The bill changed the terms of the 2012 deal, but the sponsor did not offer to bring all stakeholders to the negotiating table while the legislation was written. Consequently, the bill was opposed by the Arizona astronomy, planetary science and space science sector, Scenic Arizona and Scenic America, the Astronomical League, the Arizona Optics Industry Association, and the editorial boards of the Arizona Republic, the Sierra Vista Herald, and the News Herald in Rep. Borrelli’s own hometown. IDA opposed the bill for similar reasons, fearing the potential ‘slippery slope’ that would result if it passed. The 2012 compromise keeps digital billboards out of many of the state’s sensitive dark-sky areas, and we believe it should be left in place as a policy that works effectively. House Bill 2507 directly threatened the night sky quality in Grand Canyon-Parashant International Dark Sky Park (map, below).

An Arizona map with overlays showing current and proposed regions in which digital billboards are permitted by law, Grand Canyon-Parashant International Dark Sky Park, and other IDA Dark Sky Places

An Arizona map with overlays showing current (green) and proposed (red) regions in which digital billboards are permitted by law, Grand Canyon-Parashant International Dark Sky Park (blue), and other IDA Dark Sky Places (yellow).

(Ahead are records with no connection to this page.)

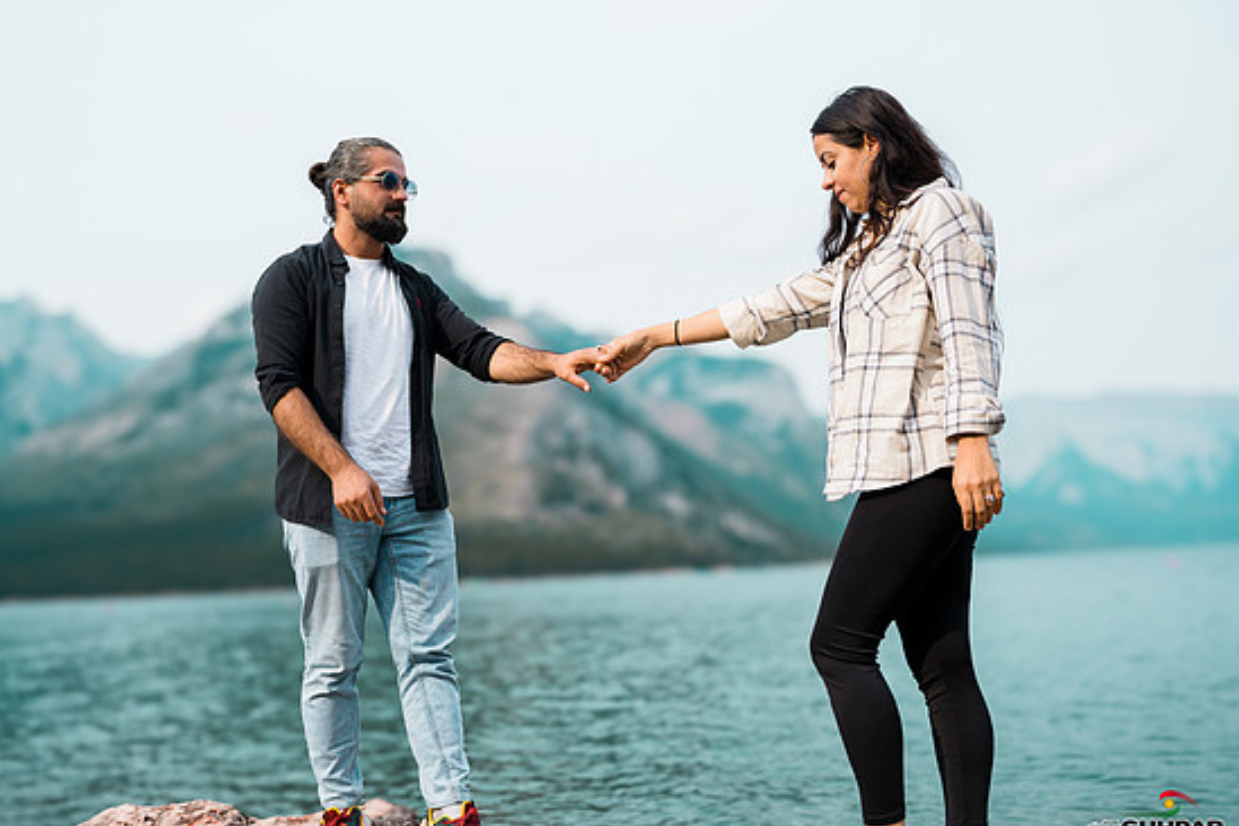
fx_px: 1273
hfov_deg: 51.9
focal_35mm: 37
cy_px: 432
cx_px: 587
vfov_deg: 35.9
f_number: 2.8
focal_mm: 35
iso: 200
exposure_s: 1/5000
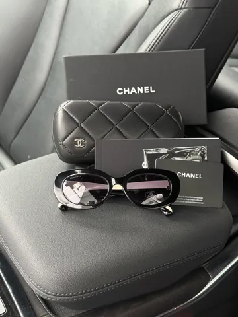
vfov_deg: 39.7
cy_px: 158
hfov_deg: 30.3
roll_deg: -7.3
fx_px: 440
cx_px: 119
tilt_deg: -36.1
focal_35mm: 48
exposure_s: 1/48
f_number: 1.78
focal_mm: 6.76
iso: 250
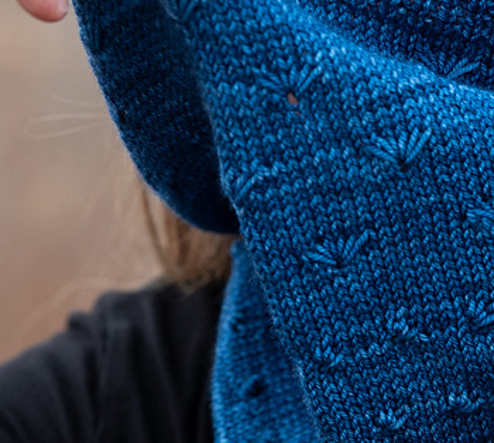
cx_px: 340
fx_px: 4555
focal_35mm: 297
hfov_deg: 6.2
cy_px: 113
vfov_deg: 5.6
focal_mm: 90
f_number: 4
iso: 400
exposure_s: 1/200
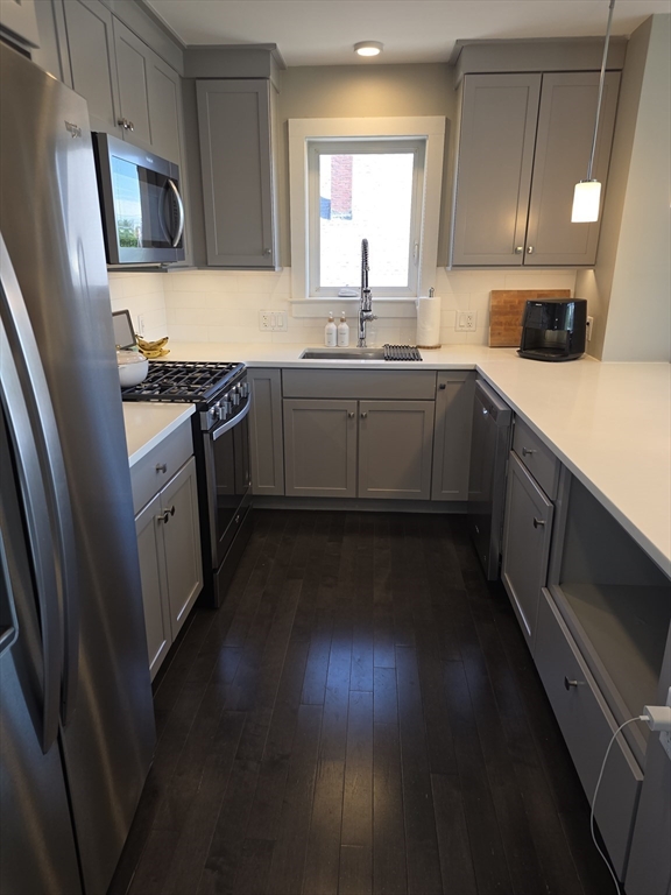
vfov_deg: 73.9
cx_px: 336
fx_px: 594
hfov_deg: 58.9
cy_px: 448
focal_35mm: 23
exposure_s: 1/60
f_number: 1.7
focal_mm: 6.25
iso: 40
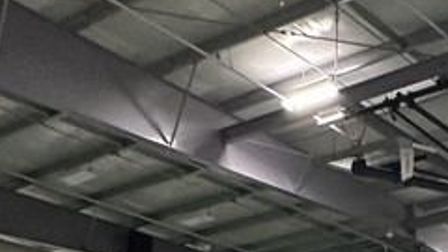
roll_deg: -0.6
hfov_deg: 27.3
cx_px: 577
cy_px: 784
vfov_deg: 10.9
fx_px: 772
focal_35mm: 65
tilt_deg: -15.0
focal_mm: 2.22
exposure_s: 1/60
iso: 320
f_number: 2.2
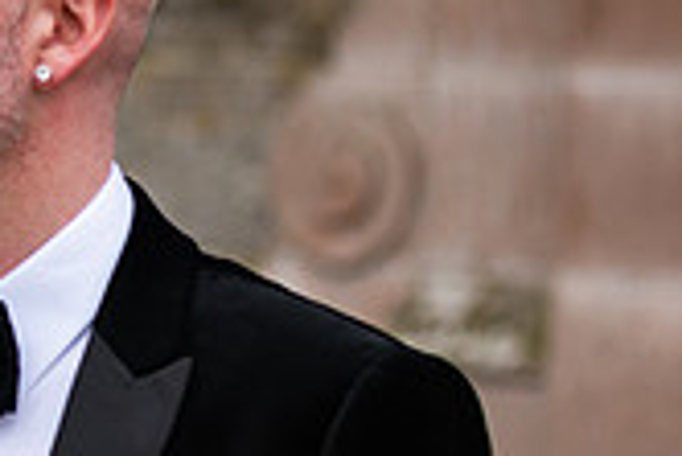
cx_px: -464
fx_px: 8949
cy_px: 429
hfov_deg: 4.3
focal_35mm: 472
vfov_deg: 2.9
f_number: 3.5
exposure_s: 1/160
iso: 160
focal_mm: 135
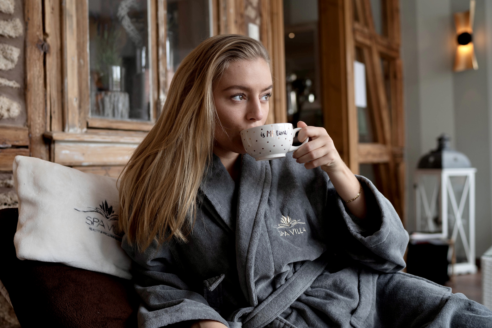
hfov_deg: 46.4
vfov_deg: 31.9
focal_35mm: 42
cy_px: 162
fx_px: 574
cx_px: 228
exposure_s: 1/250
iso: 200
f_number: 2.5
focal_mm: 35
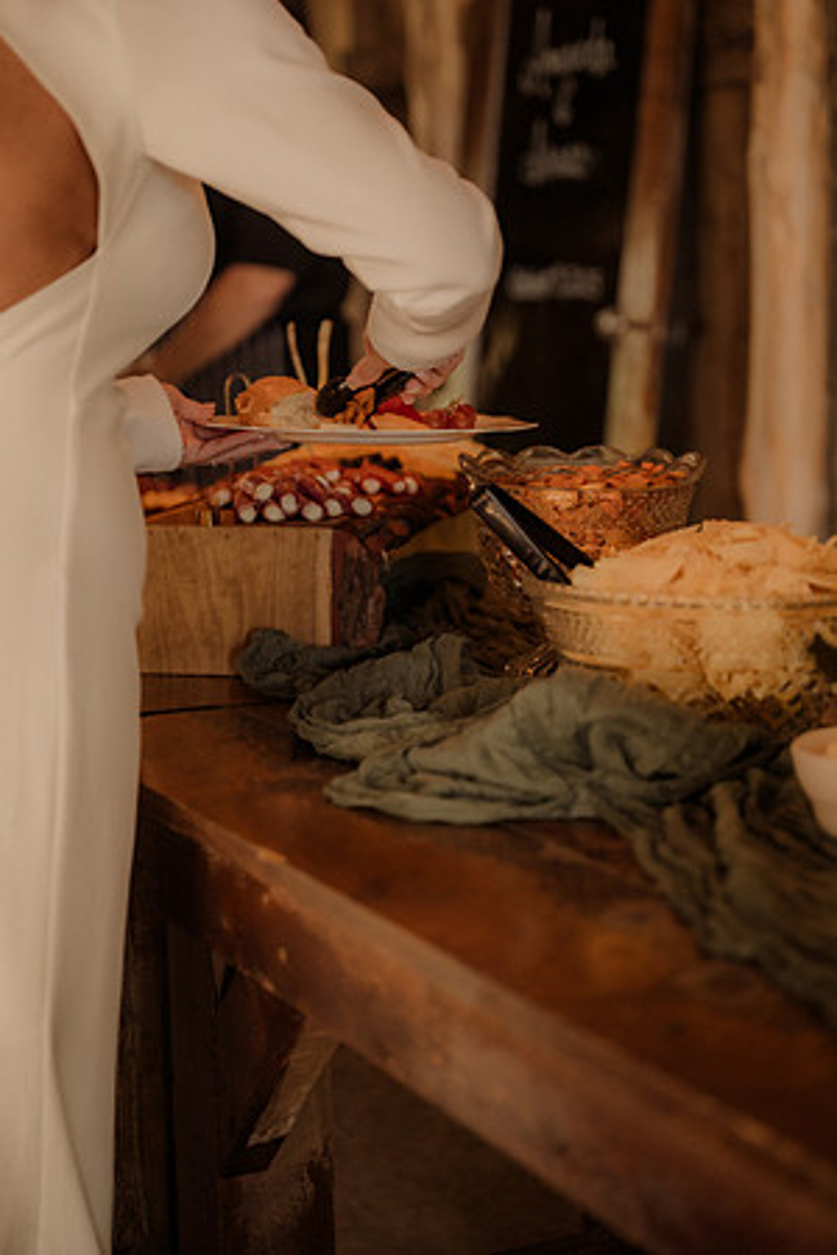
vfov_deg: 28.8
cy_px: 628
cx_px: 418
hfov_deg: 19.5
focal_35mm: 70
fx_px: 2441
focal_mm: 70
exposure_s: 1/250
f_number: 2.8
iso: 1250
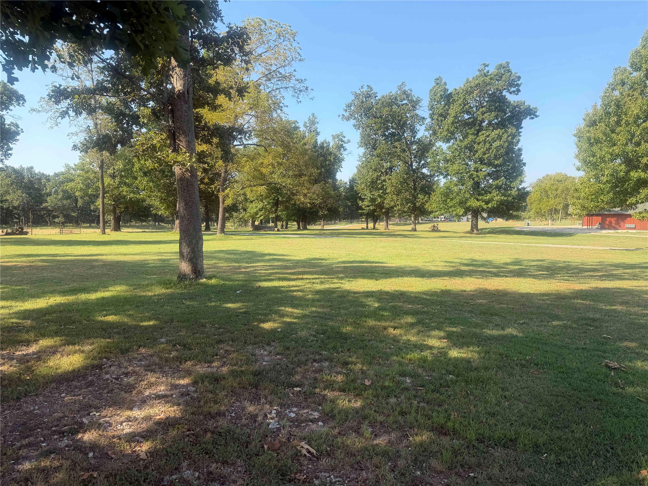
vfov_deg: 56.8
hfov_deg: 71.6
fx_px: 449
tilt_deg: -3.7
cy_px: 243
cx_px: 324
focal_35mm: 24
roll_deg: -2.8
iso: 80
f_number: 1.78
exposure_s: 1/1493
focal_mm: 6.76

While House Bill 2507 passed the Arizona House of Representatives, we are pleased to report that it failed to pass the Senate Commerce and Workforce Development Committee on March 14 on a vote of 3-6. In a show of support for the 2012 compromise law, state Senators of both major political parties cited their concerns about threats to the Arizona astronomy enterprise. With the end of the current legislative session looming, it is unlikely that the bill will be reintroduced this year. IDA will remain vigilant in coming years to identify future legislative threats to the 2012 compromise, and to lead appropriate opposition to them.

As is often said, it truly “takes a village” full of concerned individuals to bring about results such as the defeat of House Bill 2507. We are so grateful to all our IDA members who made phone calls, submitted letters and emails, and even made personal visits to the Capitol to urge their legislators to save Arizona’s dark night skies by voting down this bad bill.